Citing concerns about cost and ineffectiveness, Pennsylvanians across the state have been actively pushing back on fossil fuel divestment. Just this week, University of Pennsylvania’s trustees reaffirmed their 2016 rejection of fossil duel divestment and Pittsburgh’s newspapers strongly criticized Mayor Bill Peduto’s newfound desire to divest the city’s pension funds.
For those who have been following the fossil fuel divestment movement closely this reaction is probably unsurprising. Across the globe universities and pension funds have swiftly rejected divestment policies that would wreck financial havoc on endowments and retirement investments.

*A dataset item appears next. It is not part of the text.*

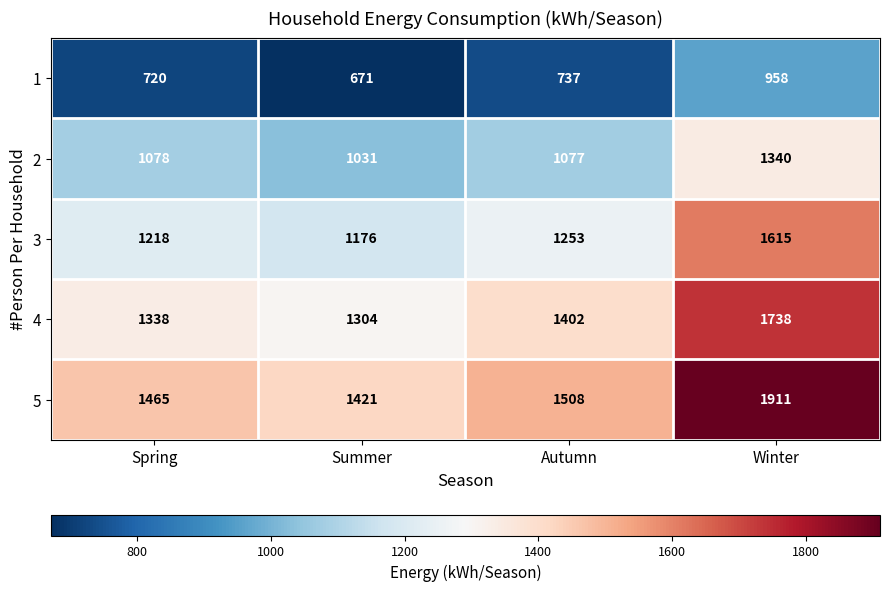

Where is 1 nearest to the value 814?

Autumn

In the case of Pittsburgh’s retirement funds, the City of Pittsburgh’s finance director and head of the city’s pension fund, Paul Leger, believes that only 5 percent of Pittsburgh’s $415 million in mutual funds is invested in fossil fuels. But according to economist Chris Fiore, whose analysis was featured in the Pittsburgh Business Times and the Pittsburgh Tribune, the impact of divesting wouldn’t be limited to that 5 percent because of the loss in diversification benefit – in total the Pittsburgh pension fund could be looking at losses anywhere between $358,000 to $478,000 a year. From the Pittsburgh Tribune:
Researchers say that Pittsburgh’s pension funds could lose nearly $500,000 a year if the city stops investing in fossil fuel-related companies — as Pittsburgh Mayor Bill Peduto has said he is committed to doing. While that loss would be damaging for Pittsburgh’s underfunded pension funds, it wouldn’t do much to change the behavior of fossil fuel companies, the researchers suggest.
“It’s purely a symbolic move that has no impact on the climate,” said Chris Fiore of the Chicago-based economic consulting firm Compass Lexecon. Fiore co-authored a report released this month that says the nation’s top 11 public pension funds could lose trillions of dollars if they divested from fossil fuel-related investments. “The percentage sounds small, but when you realize these pension funds are quite large, that can be quite substantial,” Fiore said.
These costs are not to be ignored – and universities in the state agree. This week at UPenn, the university reasserted a previous unanimous 2016 decision to reject fossil fuel divestment. The university previously found that investing in fossil fuels is not a “moral evil implicating a core University value” and therefore does not meet the established UPenn criteria for divestment. In the words of the Board Chair David L. Cohen:
“Despite the continued entreaties from Fossil Free Penn, the Trustees see no change in circumstances that would justify the reconsideration of the initial, well-reasoned, and fully communicated decision [not to divest] made by the Trustees last September.”
This decision will likely be welcomed on campus as many students were vocally opposed to fossil fuel divestment the first time it was voted on by the Board. In fact, in an opinion piece in The Statesman last year a student pleaded with the Administration not to divest, arguing:
“Divesting would not be beneficial for Penn… the money that Penn receives from investing in fossil fuel companies is significant. All of the money goes directly into the Penn endowment, which is then saved so Penn can gain greater interest. The interest helps fund scholarships, financial aid, and the top professors that give us our Ivy League education. Penn invests in fossil fuels to benefit the students’ futures.”
This student was right to be concerned about the cost of fossil fuel divestment to the University’s endowment just as Pittsburgh’s pensioners are right to be concerned about fossil fuel divestment hurting their pensions. In fact, a recent study by Dr. Hendrik Bessembinder of the W.P. Carey School of Business at Arizona State University found that adopting a fossil fuel divestment policy would result in a 15.2 percent drop in transfers from the endowment accounts to school programs and a 5-7 percent reduction in monthly benefits for a typical pensioner.
Thankfully, Pennsylvanians are smart and sticking up for their university endowments and hard earned investments and not letting them be guided by the whims of activists.